Record excerpts Start Marker
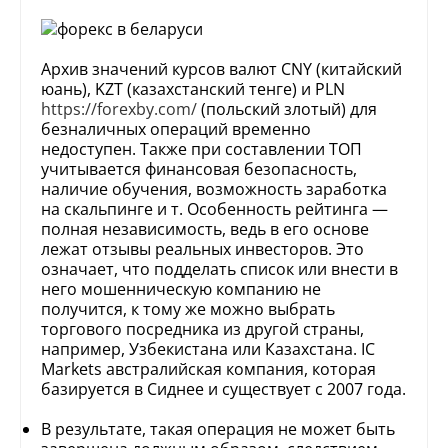
Архив значений курсов валют CNY (китайский
юань), KZT (казахстанский тенге) и PLN
https://forexby.com/
(польский злотый) для
безналичных операций временно
недоступен. Также при составлении ТОП
учитывается финансовая безопасность,
наличие обучения, возможность заработка
на скальпинге и т. Особенность рейтинга —
полная независимость, ведь в его основе
лежат отзывы реальных инвесторов. Это
означает, что подделать список или внести в
него мошенническую компанию не
получится, к тому же можно выбрать
торгового посредника из другой страны,
например, Узбекистана или Казахстана. IC
Markets австралийская компания, которая
базируется в Сиднее и существует с 2007 года.
В результате, такая операция не может быть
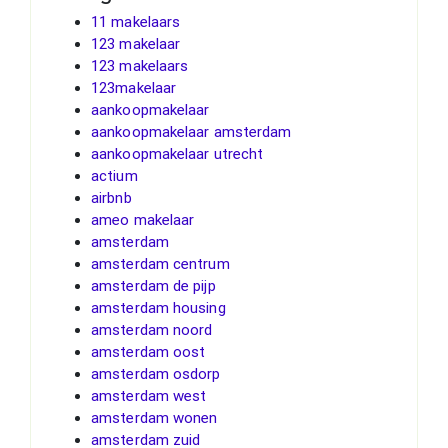
11 makelaars
123 makelaar
123 makelaars
123makelaar
aankoopmakelaar
aankoopmakelaar amsterdam
aankoopmakelaar utrecht
actium
airbnb
ameo makelaar
amsterdam
amsterdam centrum
amsterdam de pijp
amsterdam housing
amsterdam noord
amsterdam oost
amsterdam osdorp
amsterdam west
amsterdam wonen
amsterdam zuid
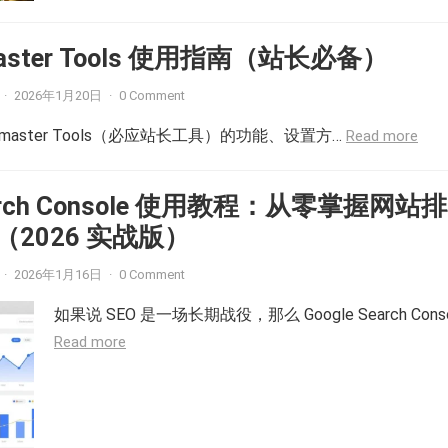
master Tools 使用指南（站长必备）
·
2026年1月20日
·
0 Comment
ebmaster Tools（必应站长工具）的功能、设置方…
Read more
Search Console 使用教程：从零掌握网站
2026 实战版）
·
2026年1月16日
·
0 Comment
如果说 SEO 是一场长期战役，那么 Google Search Conso
Read more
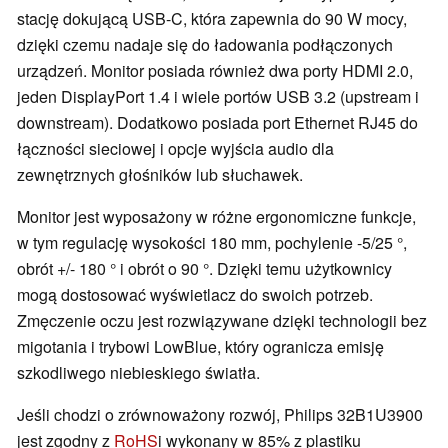
stację dokującą USB-C, która zapewnia do 90 W mocy,
dzięki czemu nadaje się do ładowania podłączonych
urządzeń. Monitor posiada również dwa porty HDMI 2.0,
jeden DisplayPort 1.4 i wiele portów USB 3.2 (upstream i
downstream). Dodatkowo posiada port Ethernet RJ45 do
łączności sieciowej i opcje wyjścia audio dla
zewnętrznych głośników lub słuchawek.
Monitor jest wyposażony w różne ergonomiczne funkcje,
w tym regulację wysokości 180 mm, pochylenie -5/25 °,
obrót +/- 180 ° i obrót o 90 °. Dzięki temu użytkownicy
mogą dostosować wyświetlacz do swoich potrzeb.
Zmęczenie oczu jest rozwiązywane dzięki technologii bez
migotania i trybowi LowBlue, który ogranicza emisję
szkodliwego niebieskiego światła.
Jeśli chodzi o zrównoważony rozwój, Philips 32B1U3900
jest zgodny z
RoHS
i wykonany w 85% z plastiku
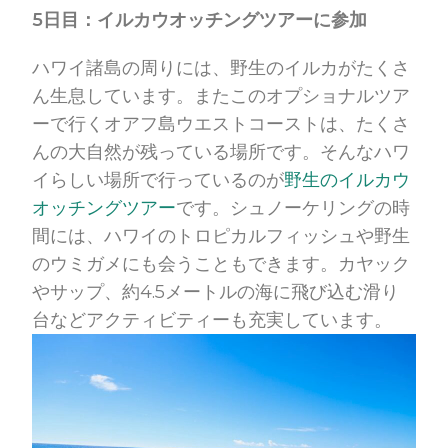
5日目：イルカウオッチングツアーに参加
ハワイ諸島の周りには、野生のイルカがたくさ
ん生息しています。またこのオプショナルツア
ーで行くオアフ島ウエストコーストは、たくさ
んの大自然が残っている場所です。そんなハワ
イらしい場所で行っているのが
野生のイルカウ
オッチングツアー
です。シュノーケリングの時
間には、ハワイのトロピカルフィッシュや野生
のウミガメにも会うこともできます。カヤック
やサップ、約4.5メートルの海に飛び込む滑り
台などアクティビティーも充実しています。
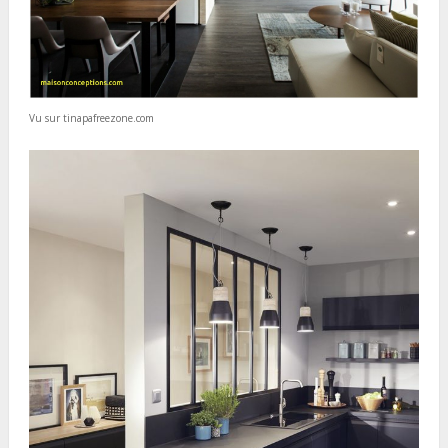
Vu sur tinapafreezone.com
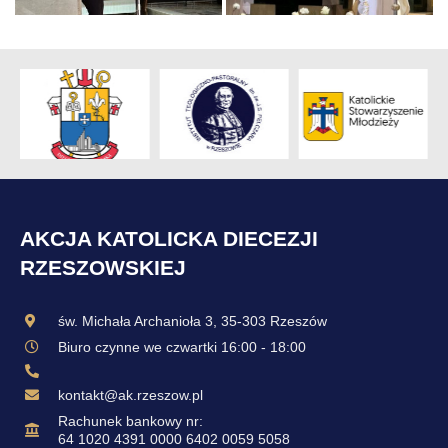
AKCJA KATOLICKA DIECEZJI
RZESZOWSKIEJ
św. Michała Archanioła 3, 35-303 Rzeszów
Biuro czynne we czwartki 16:00 - 18:00
kontakt@ak.rzeszow.pl
Rachunek bankowy nr:
64 1020 4391 0000 6402 0059 5058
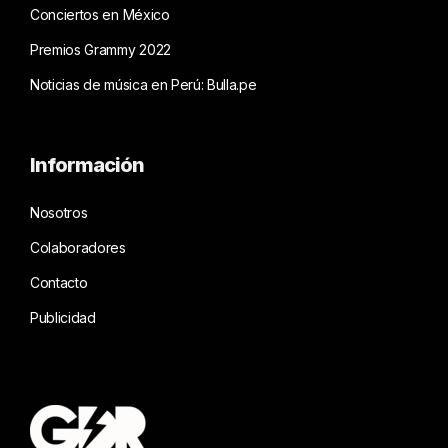
Conciertos en México
Premios Grammy 2022
Noticias de música en Perú: Bulla.pe
Información
Nosotros
Colaboradores
Contacto
Publicidad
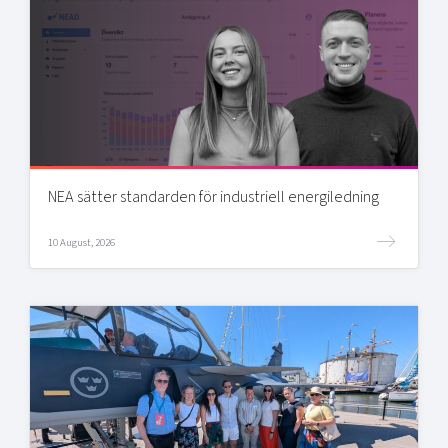
NEA sätter standarden för industriell energiledning
10 August, 2026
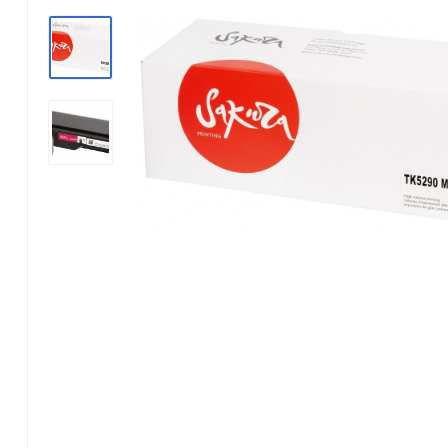
Konica Minolta
Kyocera Mita
Lexmark
OKI
Panasonic
Pantum
Ricoh
Samsung
Xerox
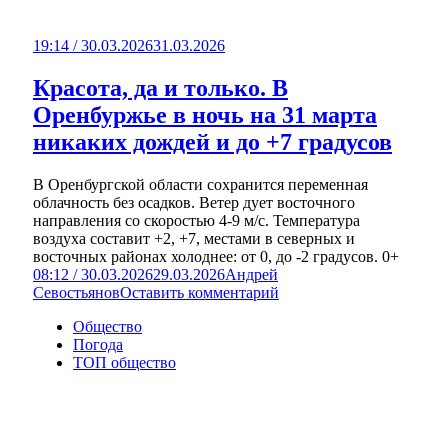
19:14 / 30.03.2026
31.03.2026
Красота, да и только. В
Оренбуржье в ночь на 31 марта
никаких дождей и до +7 градусов
В Оренбургской области сохранится переменная
облачность без осадков. Ветер дует восточного
направления со скоростью 4-9 м/с. Температура
воздуха составит +2, +7, местами в северных и
восточных районах холоднее: от 0, до -2 градусов. 0+
08:12 / 30.03.2026
29.03.2026
Андрей
Севостьянов
Оставить комментарий
Общество
Погода
ТОП общество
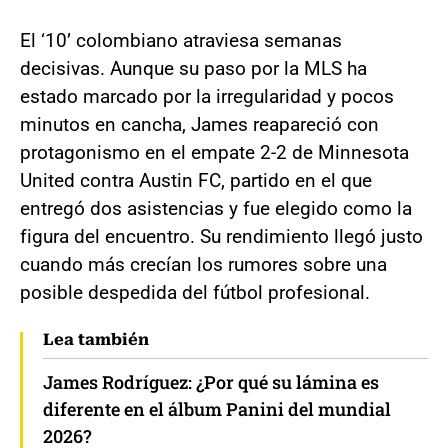
El ‘10’ colombiano atraviesa semanas
decisivas. Aunque su paso por la MLS ha
estado marcado por la irregularidad y pocos
minutos en cancha, James reapareció con
protagonismo en el empate 2-2 de Minnesota
United contra Austin FC, partido en el que
entregó dos asistencias y fue elegido como la
figura del encuentro. Su rendimiento llegó justo
cuando más crecían los rumores sobre una
posible despedida del fútbol profesional.
Lea también
James Rodríguez: ¿Por qué su lámina es
diferente en el álbum Panini del mundial
2026?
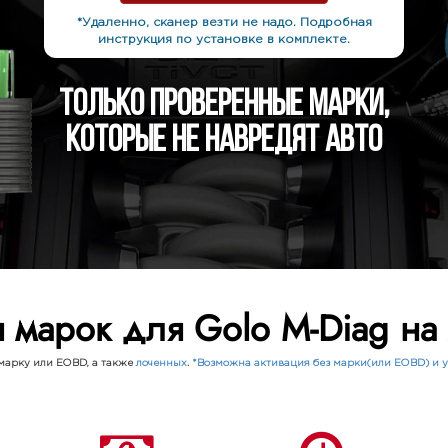
*Удаленно, сканер везти не надо. Подробная
инструкция по установке в комплекте.
Только проверенные марки,
которые не навредят авто
я марок для Golo M-Diag н
марку или EOBD, а также
лоченных
.
*Возможна активация без марки(или EOBD) и у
Record excerpts End Marker
To do →
Please gather every line above that contains the word "марки" and copy each one in full.

Answer to this problem →
Только проверенные марки,
*Возможна активация без марки(или EOBD) и у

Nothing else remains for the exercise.